Demonstration of How Manufacturing Innovations Challenge Conventional Structural Design

For almost 100 years, commercial aircraft have been fabricated using riveted aluminum alloy structures. Aside from refining aircraft designs for better aerodynamic efficiency, improving alloy compositions, and automating assembly steps, fuselage construction remains largely unchanged today. The intent of the lightweight metallic fuselage prototype undertaken in NASA’s Advanced Air Transport Technology project was to demonstrate innovative forming and joining processes that advance the design paradigm, i.e. achieve high-rate manufacturing and reduce assembly time/costs.

Over the past decade, researchers at NASA Langley Research Center have evaluated the potential to modify the flow forming process to produce near-net shaped cylinders, integrally stiffened along the cylinder axis, for space launch vehicles.

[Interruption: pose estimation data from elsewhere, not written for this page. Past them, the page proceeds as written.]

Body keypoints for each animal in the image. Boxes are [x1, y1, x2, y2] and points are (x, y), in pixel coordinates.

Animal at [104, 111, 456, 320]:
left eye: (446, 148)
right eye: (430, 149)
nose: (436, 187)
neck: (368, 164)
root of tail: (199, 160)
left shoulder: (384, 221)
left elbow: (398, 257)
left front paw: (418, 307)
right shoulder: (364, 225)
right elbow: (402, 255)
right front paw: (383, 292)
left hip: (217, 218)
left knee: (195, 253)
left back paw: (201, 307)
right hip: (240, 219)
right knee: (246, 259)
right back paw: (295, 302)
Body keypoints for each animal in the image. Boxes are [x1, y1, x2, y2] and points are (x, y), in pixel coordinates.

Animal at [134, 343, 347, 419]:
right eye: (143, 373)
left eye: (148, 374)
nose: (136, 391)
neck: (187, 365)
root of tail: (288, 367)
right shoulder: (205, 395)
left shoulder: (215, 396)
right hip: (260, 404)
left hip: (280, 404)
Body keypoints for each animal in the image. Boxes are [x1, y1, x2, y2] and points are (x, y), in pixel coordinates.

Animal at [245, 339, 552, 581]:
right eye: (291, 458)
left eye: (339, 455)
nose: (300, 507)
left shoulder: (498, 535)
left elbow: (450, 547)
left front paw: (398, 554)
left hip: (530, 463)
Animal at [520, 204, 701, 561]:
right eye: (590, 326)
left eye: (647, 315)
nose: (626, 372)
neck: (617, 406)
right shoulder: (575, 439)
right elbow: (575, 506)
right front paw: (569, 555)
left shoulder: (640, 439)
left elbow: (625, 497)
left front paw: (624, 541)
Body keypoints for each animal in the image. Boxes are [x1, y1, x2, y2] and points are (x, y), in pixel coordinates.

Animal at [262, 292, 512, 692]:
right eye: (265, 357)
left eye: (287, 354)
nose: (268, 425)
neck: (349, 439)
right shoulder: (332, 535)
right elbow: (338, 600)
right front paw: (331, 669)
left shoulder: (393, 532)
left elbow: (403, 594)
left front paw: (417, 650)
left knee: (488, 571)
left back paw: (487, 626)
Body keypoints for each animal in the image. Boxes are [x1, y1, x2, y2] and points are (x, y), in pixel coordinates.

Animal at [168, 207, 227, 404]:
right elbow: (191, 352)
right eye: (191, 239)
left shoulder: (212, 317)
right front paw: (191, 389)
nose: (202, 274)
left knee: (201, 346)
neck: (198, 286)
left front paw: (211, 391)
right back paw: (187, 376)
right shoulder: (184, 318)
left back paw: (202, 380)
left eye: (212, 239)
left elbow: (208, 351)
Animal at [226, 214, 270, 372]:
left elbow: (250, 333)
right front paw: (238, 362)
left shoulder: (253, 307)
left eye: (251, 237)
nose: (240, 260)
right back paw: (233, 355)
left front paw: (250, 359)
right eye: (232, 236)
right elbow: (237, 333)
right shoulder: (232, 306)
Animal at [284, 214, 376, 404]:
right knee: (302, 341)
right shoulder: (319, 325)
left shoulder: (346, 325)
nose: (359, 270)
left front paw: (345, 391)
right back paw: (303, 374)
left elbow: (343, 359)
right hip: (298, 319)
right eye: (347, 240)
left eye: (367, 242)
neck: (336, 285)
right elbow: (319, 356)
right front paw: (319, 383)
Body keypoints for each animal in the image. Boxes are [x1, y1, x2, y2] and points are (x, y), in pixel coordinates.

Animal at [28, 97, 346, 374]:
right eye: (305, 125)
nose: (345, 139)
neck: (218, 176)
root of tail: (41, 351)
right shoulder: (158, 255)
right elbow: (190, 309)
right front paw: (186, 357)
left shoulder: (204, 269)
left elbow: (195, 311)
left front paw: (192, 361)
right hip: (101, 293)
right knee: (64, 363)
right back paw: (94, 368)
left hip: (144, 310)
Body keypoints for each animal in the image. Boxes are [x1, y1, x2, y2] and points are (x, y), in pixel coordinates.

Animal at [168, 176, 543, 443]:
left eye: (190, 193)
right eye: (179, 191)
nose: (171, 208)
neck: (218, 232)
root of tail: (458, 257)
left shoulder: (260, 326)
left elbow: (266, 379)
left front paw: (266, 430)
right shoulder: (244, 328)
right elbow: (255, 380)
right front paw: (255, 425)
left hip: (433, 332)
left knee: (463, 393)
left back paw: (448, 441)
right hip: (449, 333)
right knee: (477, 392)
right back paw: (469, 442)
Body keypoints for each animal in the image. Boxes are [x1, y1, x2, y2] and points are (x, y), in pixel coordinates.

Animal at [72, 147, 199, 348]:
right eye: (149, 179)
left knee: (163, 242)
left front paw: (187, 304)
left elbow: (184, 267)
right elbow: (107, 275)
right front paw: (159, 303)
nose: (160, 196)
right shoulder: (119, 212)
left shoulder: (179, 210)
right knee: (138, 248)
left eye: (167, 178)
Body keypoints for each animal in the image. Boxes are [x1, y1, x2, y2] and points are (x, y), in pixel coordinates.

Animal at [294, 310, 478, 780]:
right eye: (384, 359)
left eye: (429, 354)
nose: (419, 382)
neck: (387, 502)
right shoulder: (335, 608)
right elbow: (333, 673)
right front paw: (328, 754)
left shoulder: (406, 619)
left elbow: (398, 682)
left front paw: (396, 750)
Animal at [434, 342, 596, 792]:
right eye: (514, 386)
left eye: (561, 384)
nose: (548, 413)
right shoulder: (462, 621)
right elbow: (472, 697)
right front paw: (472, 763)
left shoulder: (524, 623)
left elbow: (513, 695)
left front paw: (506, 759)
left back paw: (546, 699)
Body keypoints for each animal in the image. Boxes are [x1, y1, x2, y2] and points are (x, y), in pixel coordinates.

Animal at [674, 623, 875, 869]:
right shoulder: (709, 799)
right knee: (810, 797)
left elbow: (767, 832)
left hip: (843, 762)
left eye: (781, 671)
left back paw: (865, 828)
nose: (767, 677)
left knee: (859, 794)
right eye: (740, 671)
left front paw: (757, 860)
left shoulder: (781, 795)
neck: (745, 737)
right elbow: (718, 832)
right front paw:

The production of integral stiffeners in a formed aluminum cylinder, the size of the Space Shuttle external tank, replaced machined thick plate and welding steps to eliminate > 500,000 pounds of machining chips and ~ 0.5 miles of welds. The flow forming method, called the Integrally Stiffened Cylinder (ISC) process, was successfully demonstrated up to the 10-foot diameter scale, which laid the groundwork for the current investigation of metallic fuselage structures.

Using the ISC process as the basis for the re-design of a metallic fuselage eliminates hundreds of thousands of holes and rivets, while significantly reducing assembly time and crack initiation sites in the integral structure. However, the ISC process is not currently configured to fabricate circumferential ring frames for carrying fuselage internal pressure loads. Consequently, a trade study was performed to assess existing and advanced manufacturing processes, including additive manufacturing, forming, and welding. The approach with the lowest barriers to success, while simultaneously improving manufacturing time and cost, was to use formed ring frame segments attached to the ISC via Refill Friction Stir Spot Welding (RFSSW). The RFSSW process is five times faster than drilling, reaming, and riveting and provides similar mechanical performance. Finishing the fuselage structure with conventional windows, floor beams, and floor panels can then be accomplished using incumbent assembly methods, thereby maximizing reuse of existing infrastructure for aircraft construction.

Structural analyses were performed to assess and optimize the geometric variables of integrated skin and stiffener configurations. A cost benefit and manufacturing rate analysis was also performed to compare against the current state-of-the-art for single aisle transport class aircraft. The resulting structure offers a weight reduction that rivals current graphite-epoxy composite fuselage structures. The projected manufacturing rate is close to double current metallic fuselages and six times faster than current composite manufacturing practices. The damage tolerance properties of a monocoque fuselage structure have yet to be assessed, but past integral airframe structural work has exploited geometric features to blunt or turn cracks. This concept offers promise that integrated structures can meet stringent aircraft durability specifications. An important benefit is that such aluminum fuselage structures may be inspected and repaired using established practices and existing expertise. Finally, pursuit of advanced manufacturing processes for future aluminum fuselages minimizes waste and the structure is 100% recyclable at the end-of-life for maximum sustainability.